Why You Should (Almost) Always Renovate Your Home in Stages

Renovating or remodeling a home is a difficult, expensive, and stressful endeavor. The cost of a home remodel these days averages around $50,000 , but can be much higher depending on the size and condition of your home, and the ambition of your plans. These are the numbers that could turn someone’s hair gray. And it’s not just the expense: the average renovation takes about three months —that’s three months of dust, debris, strangers in your home, or living in a rented apartment while the work is done.

Of course, this assumes you’re doing the whole house at once. While there are certain efficiency benefits to renovating your entire home at once, there are also special circumstances where renovating in stages —tackling each part of your home as a separate project, with breaks in between each stage—makes more sense.

Money

The first reason to consider a phased renovation is money: for example, do you have an endless supply of it? Almost a third of home renovations go over budget , and you’re encouraged to set aside an extra 10-15% of your budget for surprises. Once you start opening up the walls and digging into your home’s infrastructure, you’ll almost inevitably discover hidden problems and unexpected costs.

If your home renovation budget is very limited and you have no room for surprises, staged renovations may be a better choice because you can better adapt to problems. If you’re starting with a kitchen, for example, and it costs you $10,000 more than you expected, you can hit the pause button and build up your savings or secure additional financing before moving on to the next step. If you start with a phased approach, you can plan for it, leaving yourself plenty of breathing room to save up and pay off the financing in the interim.

Time

If you plan to stay in the home for a long time, renovating in stages may make more sense than renovating everything all at once. First, there is no specific deadline for completing the job, and your contractors will not have to work under pressure to complete everything by a certain date. The longer time frame and phased approach also means that discovering needed and unexpected repairs won’t throw everything into chaos – you can have the problem dealt with calmly and the rest of your home will still be fully usable.

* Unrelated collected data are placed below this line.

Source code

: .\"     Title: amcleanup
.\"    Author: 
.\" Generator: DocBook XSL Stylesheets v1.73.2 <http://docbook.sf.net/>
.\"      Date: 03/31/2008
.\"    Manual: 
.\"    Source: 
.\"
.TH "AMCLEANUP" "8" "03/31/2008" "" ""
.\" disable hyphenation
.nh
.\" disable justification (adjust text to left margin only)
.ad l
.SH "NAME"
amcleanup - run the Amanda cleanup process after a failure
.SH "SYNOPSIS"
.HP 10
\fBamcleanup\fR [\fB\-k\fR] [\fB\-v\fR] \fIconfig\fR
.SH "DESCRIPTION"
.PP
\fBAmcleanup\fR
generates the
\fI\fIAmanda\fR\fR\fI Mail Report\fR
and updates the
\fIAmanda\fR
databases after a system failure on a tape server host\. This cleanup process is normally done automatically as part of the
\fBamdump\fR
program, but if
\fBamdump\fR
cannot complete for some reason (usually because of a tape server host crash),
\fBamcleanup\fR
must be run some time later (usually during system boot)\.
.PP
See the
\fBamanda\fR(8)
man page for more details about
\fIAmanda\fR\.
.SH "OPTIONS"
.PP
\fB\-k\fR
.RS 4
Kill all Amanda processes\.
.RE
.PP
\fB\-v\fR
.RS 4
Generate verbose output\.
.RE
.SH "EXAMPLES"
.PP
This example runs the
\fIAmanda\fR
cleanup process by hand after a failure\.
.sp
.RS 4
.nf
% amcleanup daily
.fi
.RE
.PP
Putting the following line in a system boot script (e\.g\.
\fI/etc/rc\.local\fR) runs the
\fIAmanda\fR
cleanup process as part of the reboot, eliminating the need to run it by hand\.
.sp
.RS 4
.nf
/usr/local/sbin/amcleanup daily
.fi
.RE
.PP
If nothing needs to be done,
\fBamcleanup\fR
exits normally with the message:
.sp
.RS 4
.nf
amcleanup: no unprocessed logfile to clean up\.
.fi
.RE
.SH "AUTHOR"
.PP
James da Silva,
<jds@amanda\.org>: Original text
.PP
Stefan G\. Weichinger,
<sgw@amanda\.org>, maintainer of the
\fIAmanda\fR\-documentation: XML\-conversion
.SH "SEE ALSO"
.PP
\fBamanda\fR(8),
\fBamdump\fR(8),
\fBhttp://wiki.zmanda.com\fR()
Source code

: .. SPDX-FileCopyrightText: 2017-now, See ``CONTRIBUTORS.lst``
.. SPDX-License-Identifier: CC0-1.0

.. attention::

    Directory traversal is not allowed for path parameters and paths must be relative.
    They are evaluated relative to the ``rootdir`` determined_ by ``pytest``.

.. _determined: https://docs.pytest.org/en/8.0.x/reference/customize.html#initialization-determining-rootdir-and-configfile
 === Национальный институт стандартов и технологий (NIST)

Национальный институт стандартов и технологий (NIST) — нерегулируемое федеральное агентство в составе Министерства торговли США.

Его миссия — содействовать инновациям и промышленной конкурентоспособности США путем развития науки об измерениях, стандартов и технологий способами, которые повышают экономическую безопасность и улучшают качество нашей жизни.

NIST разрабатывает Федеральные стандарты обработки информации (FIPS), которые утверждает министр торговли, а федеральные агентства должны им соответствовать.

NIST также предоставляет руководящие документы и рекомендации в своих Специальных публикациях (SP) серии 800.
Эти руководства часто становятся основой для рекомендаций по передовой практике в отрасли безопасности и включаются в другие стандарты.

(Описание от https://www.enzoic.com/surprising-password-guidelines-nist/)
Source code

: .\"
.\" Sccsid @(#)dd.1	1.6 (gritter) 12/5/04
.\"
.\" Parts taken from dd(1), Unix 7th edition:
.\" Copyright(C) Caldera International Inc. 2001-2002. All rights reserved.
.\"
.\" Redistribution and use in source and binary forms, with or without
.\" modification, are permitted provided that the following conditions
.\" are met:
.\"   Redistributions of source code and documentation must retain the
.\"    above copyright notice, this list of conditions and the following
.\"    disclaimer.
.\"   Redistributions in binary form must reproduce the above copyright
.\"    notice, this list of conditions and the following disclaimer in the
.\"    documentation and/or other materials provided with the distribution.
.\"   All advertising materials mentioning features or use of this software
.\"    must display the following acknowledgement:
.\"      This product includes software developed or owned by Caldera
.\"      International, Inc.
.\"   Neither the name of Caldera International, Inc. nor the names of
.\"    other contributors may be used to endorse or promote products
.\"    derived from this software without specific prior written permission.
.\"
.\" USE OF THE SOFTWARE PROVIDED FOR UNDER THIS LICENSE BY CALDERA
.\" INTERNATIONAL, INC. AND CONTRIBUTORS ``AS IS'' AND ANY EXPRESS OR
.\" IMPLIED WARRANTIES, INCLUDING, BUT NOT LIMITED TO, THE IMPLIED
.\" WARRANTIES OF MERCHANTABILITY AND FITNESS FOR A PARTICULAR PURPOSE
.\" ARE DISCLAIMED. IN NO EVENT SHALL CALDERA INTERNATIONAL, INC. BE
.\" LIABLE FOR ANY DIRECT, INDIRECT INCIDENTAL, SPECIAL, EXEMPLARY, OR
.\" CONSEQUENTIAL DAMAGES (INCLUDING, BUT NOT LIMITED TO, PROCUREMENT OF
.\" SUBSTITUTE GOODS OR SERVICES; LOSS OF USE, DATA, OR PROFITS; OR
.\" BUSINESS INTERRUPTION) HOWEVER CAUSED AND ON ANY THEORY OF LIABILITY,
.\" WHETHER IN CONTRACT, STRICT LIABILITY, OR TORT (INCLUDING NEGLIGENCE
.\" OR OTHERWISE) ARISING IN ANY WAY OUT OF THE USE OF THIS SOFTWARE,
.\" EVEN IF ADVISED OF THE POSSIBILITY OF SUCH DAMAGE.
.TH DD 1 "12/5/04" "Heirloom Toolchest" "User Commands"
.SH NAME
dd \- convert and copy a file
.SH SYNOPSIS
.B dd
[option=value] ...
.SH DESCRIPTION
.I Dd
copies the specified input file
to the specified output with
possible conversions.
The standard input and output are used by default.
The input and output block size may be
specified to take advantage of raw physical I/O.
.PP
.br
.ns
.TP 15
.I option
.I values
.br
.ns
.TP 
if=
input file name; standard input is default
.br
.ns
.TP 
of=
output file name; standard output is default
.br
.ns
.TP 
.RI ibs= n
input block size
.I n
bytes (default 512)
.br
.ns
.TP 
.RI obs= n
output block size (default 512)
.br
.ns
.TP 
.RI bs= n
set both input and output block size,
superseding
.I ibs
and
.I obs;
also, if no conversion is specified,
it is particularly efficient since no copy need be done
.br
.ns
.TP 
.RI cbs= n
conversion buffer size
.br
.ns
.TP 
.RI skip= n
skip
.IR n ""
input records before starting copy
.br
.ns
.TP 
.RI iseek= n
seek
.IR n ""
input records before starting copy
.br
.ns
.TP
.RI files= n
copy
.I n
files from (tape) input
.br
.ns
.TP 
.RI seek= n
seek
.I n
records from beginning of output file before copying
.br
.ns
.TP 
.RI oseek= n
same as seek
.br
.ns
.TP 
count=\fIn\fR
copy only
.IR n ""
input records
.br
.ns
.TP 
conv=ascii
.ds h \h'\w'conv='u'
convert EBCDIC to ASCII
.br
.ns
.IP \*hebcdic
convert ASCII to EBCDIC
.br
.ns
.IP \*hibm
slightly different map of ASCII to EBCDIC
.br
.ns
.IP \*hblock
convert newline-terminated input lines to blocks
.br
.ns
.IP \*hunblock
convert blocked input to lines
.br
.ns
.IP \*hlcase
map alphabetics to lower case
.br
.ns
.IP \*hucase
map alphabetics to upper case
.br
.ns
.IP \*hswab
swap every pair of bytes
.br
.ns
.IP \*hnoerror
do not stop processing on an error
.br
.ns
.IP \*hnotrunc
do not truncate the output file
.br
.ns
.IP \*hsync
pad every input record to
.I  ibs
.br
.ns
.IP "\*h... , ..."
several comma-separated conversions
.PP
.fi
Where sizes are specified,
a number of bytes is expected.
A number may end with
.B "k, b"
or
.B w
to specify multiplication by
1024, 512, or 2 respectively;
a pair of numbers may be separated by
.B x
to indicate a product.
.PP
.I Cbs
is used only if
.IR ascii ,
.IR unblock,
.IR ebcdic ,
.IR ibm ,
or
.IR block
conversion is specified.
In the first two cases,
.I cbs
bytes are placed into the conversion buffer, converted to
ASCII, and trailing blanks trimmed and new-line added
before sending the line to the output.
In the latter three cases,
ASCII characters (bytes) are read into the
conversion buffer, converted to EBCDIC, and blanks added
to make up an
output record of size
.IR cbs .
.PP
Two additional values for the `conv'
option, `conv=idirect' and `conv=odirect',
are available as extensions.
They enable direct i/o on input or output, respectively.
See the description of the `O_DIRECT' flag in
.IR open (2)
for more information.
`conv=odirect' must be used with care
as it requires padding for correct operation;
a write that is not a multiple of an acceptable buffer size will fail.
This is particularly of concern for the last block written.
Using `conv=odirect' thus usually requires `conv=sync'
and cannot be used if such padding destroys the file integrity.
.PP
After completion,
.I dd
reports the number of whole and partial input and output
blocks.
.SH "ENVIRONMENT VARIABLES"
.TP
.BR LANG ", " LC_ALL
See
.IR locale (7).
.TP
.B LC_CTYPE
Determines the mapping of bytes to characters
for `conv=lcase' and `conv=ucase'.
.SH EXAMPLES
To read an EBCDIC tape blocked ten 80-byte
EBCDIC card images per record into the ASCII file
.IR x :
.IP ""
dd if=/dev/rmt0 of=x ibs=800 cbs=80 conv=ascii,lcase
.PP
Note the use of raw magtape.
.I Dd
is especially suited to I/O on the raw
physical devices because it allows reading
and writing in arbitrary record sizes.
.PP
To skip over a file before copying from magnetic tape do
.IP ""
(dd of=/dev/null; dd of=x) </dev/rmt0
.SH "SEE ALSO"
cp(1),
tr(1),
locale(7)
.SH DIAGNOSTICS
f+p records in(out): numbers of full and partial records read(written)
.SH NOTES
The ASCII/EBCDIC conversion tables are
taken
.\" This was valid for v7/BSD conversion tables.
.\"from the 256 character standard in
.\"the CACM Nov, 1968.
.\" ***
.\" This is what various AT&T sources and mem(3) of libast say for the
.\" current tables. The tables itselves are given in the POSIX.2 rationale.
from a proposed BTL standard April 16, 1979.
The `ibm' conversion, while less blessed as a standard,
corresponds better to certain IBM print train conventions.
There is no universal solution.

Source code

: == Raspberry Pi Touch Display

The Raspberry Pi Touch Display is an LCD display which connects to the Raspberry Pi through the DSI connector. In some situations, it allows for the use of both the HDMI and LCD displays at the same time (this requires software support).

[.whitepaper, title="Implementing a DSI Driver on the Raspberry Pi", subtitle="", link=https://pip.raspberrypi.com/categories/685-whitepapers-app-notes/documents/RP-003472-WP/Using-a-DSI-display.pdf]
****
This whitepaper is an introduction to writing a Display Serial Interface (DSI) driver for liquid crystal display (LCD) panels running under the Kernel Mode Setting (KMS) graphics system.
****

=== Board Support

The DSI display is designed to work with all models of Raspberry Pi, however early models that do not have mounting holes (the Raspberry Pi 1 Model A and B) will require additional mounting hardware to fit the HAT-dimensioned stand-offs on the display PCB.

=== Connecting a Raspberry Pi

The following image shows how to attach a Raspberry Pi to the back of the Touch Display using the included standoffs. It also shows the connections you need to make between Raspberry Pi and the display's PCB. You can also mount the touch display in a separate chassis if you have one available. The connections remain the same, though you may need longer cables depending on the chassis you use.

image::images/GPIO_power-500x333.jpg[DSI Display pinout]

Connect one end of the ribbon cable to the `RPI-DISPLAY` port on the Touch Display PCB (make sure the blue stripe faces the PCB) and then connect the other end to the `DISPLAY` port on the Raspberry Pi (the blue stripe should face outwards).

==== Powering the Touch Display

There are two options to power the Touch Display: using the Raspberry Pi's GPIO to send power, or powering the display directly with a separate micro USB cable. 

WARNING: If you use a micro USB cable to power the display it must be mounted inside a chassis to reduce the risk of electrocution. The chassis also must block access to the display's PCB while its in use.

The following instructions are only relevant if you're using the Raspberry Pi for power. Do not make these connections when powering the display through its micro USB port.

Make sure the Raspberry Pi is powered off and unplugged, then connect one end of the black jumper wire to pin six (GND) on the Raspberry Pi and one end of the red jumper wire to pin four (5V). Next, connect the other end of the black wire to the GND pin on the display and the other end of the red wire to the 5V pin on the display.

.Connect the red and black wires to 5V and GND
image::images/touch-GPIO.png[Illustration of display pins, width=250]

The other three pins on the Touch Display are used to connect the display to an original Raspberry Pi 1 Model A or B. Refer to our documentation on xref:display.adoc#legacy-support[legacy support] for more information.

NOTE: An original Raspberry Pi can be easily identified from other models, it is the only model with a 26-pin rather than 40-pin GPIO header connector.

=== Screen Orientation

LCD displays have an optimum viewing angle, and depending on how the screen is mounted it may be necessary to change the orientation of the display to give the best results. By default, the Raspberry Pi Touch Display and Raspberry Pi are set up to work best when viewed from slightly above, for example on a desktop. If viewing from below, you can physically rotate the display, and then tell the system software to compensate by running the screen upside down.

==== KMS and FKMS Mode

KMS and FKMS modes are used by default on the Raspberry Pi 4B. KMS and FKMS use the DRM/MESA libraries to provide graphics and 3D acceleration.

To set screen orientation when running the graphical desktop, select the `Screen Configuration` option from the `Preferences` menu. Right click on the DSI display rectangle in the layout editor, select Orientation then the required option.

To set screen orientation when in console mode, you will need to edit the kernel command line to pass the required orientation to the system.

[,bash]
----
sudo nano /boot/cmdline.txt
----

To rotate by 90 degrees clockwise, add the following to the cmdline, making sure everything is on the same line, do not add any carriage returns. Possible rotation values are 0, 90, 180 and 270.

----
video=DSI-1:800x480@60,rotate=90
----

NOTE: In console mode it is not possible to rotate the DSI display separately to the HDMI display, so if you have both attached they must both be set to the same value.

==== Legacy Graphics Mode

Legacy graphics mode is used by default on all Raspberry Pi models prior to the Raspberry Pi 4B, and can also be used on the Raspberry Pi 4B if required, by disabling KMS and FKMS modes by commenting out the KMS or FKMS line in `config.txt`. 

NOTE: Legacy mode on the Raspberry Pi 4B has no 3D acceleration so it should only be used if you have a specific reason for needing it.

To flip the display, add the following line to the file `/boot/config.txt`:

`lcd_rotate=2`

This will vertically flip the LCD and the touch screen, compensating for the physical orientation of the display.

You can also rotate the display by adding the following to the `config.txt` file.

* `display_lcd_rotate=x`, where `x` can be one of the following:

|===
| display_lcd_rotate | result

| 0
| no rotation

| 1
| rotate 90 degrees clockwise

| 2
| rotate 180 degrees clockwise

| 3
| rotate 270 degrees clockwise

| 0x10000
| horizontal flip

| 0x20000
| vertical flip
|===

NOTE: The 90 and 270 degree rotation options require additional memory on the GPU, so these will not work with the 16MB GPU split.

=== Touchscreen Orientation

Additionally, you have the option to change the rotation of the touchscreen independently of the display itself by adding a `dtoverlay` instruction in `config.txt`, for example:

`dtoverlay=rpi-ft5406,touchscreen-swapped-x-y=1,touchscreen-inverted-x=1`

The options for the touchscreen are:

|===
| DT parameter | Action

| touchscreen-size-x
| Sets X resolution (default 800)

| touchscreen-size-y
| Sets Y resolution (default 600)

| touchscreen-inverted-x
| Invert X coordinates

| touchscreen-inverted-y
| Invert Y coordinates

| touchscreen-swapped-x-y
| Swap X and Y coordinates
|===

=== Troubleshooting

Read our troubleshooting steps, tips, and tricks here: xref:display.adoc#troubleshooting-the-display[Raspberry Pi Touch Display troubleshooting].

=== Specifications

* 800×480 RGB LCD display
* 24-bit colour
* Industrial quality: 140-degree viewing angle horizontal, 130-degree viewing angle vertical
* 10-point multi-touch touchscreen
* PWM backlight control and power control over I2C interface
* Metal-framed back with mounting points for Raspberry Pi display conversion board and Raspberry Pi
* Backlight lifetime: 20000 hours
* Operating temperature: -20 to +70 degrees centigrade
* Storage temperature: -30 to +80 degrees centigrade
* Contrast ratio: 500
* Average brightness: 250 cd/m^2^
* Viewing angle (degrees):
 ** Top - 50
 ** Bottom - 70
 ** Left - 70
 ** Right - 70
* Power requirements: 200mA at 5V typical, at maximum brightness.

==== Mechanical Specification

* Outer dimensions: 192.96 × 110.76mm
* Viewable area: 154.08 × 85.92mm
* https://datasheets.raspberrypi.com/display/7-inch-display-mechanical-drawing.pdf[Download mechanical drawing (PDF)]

Having time to play gives you another advantage: if the contractor you hired for the job early on doesn’t work (their work is substandard or he was a pain to work with), you can pay him off and look for a contractor. an alternative crew for the next leg, instead of being held hostage by the huge deposit you’ve already paid them.

Logistics

Going through a whole house renovation is a miserable experience . From eating food cooked in the microwave for months to finding all your clothes covered in fine, maddening dust, being in the same house while workers take it apart and rebuild it is 100% no fun. That’s why many people choose to renovate before moving or rent a nearby property to live in for a few months while contractors work their magic.

But it can be a lot of money, especially with rising rents . And moving your entire life into a temporary home comes with its own set of stresses; It’s easy to constantly feel unsettled and uncomfortable—feelings that can be magnified if you have children or pets who may not understand why their lives have just been disrupted. Step-by-step renovations will make it easier for you to stay in your home, saving money and remaining in a comfortable, familiar environment with much less disruption.

Another aspect of logistics that has improved with the phased update is the ability to dynamically evolve your design and plans. If you’ve ever chosen tile for a pressure backsplash and actively hated it every day for ten years, you know how difficult it can be to figure out every detail of a remodeling project. With a gradual update, you can easily edit and revise your plans based on the experience of the previous segment – if something does not turn out the way you imagined, you can review and adjust. If you’re overwhelmed by the thought of creating a plan for every room in the house, going through it step by step may be less stressful and give you more flexibility.